Federal Labor Officials Find Nine Violations At Hershey Plant
HARRISBURG, Pa. (AP) — Federal labor officials announced Tuesday they found nine workplace violations at a candy repackaging and distribution facility owned by The Hershey Co. and operated by Exel Inc., the site of protests last summer by foreign student workers.
The Occupational Safety and Health Administration proposed penalties of $283,000 against Exel after inspections that were prompted by a complaint by the National Guestworker Alliance on the students' behalf. It also proposed a $5,000 fine against SHS Staffing Solutions, which helped place the students.
The agency said six of the violations lodged against Exel, of Westerville, Ohio, were willful, for not recording injuries and illnesses over a four-year period and not taking required steps to protect workers' hearing.
The citation of SHS, of Lemoyne, Pa., was for not training employees regarding safe handling of high-energy equipment. A current phone listing for SHS could not be located.
The Exel citations documented cases of workers being hit by falling boxes, being cut by cardboard and suffering a variety of injuries.
Exel spokeswoman Lynn Anderson said the company planned to fight the findings, adding that they involved only the co-packing area within the Palmyra facility, and that they mostly involved record-keeping.
Hershey spokesman Jeff Beckman said the company was confident Exel would adjust its practices to address the OSHA concerns.
Alliance legal director Jennifer Rosenbaum said the citations demonstrated that Exel did not maintain a health and safety system that would allow someone to work there on a permanent, long-term basis.

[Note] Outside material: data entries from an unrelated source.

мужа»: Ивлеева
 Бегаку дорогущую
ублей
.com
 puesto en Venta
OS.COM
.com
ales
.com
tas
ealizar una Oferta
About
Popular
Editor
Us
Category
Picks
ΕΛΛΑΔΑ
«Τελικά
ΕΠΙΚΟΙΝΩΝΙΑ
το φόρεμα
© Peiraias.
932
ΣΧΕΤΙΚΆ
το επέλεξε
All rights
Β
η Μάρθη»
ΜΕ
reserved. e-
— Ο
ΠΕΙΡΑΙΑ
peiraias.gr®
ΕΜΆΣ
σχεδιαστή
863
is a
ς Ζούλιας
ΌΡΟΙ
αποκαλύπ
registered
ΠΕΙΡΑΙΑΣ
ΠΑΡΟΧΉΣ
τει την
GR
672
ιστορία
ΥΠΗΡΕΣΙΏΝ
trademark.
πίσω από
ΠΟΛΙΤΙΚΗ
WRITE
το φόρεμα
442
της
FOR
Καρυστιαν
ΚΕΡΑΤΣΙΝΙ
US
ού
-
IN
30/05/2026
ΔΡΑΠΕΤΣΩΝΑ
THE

"These are the kinds of violations that are supposed to be the wake-up call for an employer to improve its health and safety regime internally," Rosenbaum said.

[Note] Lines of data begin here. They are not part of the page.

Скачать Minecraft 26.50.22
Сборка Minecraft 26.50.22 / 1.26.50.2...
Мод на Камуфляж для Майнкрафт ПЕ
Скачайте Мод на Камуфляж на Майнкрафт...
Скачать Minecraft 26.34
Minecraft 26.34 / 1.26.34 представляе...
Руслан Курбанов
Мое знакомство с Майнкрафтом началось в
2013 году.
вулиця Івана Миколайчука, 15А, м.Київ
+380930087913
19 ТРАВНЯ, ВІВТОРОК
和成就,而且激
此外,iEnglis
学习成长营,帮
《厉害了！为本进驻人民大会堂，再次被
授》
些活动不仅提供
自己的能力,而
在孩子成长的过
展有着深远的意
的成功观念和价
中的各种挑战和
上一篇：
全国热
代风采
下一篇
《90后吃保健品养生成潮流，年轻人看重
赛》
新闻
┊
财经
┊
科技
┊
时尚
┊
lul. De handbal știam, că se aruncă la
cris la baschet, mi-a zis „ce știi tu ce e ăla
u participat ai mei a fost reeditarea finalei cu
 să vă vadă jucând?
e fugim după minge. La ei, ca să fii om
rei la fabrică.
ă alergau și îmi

In August, concerns about working conditions led more than 100 foreign students who worked at the facility to protest in adjacent Hershey, saying they took the jobs in the belief they would be participating in a cultural exchange, not to be working at low-paying menial jobs that left them little time or energy to do much else.
Anderson said Exel subsequently decided to end its practice of hiring people who hold J-1 Summer Work Travel visas issued by the U.S. Department of State.

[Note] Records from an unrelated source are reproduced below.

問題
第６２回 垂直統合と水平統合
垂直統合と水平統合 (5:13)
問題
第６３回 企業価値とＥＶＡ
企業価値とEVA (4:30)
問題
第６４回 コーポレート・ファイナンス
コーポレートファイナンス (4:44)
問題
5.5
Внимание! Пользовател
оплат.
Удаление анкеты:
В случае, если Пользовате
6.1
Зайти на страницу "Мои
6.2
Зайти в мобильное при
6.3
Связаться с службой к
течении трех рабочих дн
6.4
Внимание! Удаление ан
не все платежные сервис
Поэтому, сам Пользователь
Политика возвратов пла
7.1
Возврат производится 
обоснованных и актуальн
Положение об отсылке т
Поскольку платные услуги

The Department of Labor said its wage and hour division has been investigating possible violations regarding those students by the Council for Educational Travel, USA, which sponsored the students, and that a dispute over the agency's subpoena of the organization remains in federal court. Messages seeking comment from CETUSA were not immediately returned.
Last month, the Department of State proposed changes to the J-1 program, in which more than 100,000 foreign college students work in the United States for up to four months. The proposal would ban jobs in factories or warehouses and in the adult entertainment industry, including strip clubs and massage parlors.